Chacun peut reconnaître en cette famille la sienne, l'odeur des grandes vacances et des cousinades tout comme les drames secrets qui minent plus où moins nos relations. Ah, les secrets de famille, LA recette universelle des écrivains, thème traité et retraité (et vieux, nomdediou!). Mais pour autant cela ne m'a pas dérangée outre mesure, car loin du sentimentalisme de bas étage on tombe dans des jalousies tellement mesquines!
Eh oui! Car le paradis perdu n'est pas seulement ici celui de l'enfance, mais aussi celui des bons moments dont on n'a pas su profiter et que l'on sacrifie dans une recherche de plus, toujours plus! La gloire des Baltimore, comme toute chose, était éphémère. Depuis le début, il y a comme une menace qui pèse sur les Baltimore, comme si à trop jouer avec la chance ils signaient eux-mêmes leur arrêt de mort!
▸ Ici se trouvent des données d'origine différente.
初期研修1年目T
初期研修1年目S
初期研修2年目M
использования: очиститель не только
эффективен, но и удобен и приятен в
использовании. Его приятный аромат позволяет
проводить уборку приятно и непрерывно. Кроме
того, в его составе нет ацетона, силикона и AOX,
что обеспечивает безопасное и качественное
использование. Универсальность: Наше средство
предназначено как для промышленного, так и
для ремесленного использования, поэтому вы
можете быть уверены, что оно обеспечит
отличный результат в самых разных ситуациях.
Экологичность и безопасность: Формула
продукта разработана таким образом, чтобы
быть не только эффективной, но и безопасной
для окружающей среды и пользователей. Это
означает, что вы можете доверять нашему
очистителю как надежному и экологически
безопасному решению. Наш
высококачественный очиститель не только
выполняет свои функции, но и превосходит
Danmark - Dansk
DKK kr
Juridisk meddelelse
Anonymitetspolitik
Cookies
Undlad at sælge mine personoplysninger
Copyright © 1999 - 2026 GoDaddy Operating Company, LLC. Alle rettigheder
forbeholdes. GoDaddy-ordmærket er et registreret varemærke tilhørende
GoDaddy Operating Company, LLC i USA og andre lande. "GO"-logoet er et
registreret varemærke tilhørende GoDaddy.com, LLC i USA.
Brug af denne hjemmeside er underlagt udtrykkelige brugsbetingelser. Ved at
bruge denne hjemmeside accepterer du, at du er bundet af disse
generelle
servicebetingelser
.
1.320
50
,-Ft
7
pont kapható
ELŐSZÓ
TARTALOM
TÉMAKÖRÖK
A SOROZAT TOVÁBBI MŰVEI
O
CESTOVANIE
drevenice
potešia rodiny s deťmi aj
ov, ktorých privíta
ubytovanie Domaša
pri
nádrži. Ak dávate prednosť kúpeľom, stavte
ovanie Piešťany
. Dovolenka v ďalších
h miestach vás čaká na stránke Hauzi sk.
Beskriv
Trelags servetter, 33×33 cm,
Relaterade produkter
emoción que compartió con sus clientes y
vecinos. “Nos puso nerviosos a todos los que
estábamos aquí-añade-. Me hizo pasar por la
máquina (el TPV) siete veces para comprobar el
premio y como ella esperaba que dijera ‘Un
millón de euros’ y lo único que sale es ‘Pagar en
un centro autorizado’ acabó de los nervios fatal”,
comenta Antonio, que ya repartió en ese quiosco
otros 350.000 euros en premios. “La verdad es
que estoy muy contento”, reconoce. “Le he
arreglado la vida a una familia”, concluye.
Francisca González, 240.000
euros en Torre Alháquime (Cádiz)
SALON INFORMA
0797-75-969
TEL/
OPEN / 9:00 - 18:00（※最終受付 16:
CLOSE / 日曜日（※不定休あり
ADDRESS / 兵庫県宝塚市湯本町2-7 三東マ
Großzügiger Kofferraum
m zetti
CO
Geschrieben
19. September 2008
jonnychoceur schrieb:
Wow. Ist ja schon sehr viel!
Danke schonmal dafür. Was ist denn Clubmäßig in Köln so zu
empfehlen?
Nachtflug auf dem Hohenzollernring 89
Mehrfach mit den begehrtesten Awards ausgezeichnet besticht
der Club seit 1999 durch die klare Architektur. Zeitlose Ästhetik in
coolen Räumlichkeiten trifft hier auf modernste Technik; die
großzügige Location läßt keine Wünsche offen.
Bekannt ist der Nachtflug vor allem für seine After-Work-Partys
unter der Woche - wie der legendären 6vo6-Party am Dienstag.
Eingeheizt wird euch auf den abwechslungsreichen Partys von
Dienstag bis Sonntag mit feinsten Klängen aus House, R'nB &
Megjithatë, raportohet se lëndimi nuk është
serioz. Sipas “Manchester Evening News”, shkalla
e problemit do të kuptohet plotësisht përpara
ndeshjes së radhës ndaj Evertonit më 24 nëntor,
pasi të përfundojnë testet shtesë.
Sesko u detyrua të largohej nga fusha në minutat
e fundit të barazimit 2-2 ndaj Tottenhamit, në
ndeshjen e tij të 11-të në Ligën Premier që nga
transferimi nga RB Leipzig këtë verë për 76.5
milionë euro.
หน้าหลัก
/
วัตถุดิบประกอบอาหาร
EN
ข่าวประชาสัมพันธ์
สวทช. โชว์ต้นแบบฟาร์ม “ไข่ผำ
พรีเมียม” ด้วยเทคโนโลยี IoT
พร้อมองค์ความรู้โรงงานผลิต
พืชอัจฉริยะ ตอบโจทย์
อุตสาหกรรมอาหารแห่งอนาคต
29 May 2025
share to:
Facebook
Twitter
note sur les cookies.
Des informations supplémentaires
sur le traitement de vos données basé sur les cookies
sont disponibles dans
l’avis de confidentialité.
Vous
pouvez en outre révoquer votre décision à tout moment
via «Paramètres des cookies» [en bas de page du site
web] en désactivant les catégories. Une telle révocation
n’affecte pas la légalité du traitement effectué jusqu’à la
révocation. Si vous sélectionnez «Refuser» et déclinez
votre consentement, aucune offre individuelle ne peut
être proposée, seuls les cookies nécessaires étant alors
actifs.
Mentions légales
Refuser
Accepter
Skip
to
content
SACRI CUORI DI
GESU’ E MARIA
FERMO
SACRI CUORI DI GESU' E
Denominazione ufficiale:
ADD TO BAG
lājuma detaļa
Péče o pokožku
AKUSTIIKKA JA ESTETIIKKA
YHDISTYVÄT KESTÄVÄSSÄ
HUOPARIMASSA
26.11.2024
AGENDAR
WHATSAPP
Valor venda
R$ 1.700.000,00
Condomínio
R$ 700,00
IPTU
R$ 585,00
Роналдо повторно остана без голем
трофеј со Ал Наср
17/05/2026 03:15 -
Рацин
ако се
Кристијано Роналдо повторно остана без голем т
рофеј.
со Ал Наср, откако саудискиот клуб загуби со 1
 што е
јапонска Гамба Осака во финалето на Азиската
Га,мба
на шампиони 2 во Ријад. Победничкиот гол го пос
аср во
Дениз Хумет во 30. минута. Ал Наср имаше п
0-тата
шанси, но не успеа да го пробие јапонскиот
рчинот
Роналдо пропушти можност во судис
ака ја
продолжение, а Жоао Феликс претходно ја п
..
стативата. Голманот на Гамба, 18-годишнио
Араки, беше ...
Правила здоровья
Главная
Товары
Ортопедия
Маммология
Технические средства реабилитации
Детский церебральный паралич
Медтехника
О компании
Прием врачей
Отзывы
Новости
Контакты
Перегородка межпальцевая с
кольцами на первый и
Des SOUS, des SOUS et ENCORE DES SOUS à la base de tout ça! Il y avait comme un parfum de Dallas qui filtrait entre ces pages (pognon et magouilles à la sauce américaine, vous voyez le truc?)

Picsou, THE reference

Et en bons petits innocents (parce qu'il est bien connu que les enfants sont toujours les poires de service) les trois cousins Goldman ne se doutent de rien. Seul Marcus pourra lever le voile bien plus tard sur ce que l'on aura cherché à leur cacher, et sur ce tableau si parfait de la famille rêvée qu'il n'a jamais cherché à retourner. Le petit Marcus, à 35 balais, c'est déjà un vieux con qui vit dans la nostalgie perpétuelle et qui n'a pas le courage d'aller de l'avant. C'est une quasi obsession, bien pratique pour l'auteur car cela lui permet de faire régulièrement référence au Drame pour piquer la curiosité du lecteur. Ce livre est intelligent! Et histoire de conclure sur une méditation profonde qui me fera passer pour un peu plus spirituelle que je ne le suis, il pose une question importante: quel est le degré de notre propre lâcheté face au "drame de la vie" comme l'appelle l'Oncle Saul? Sommes-nous des Marcus bloqués dans une faille temporelle ou trouvons-nous le courage de faire face à l'existence?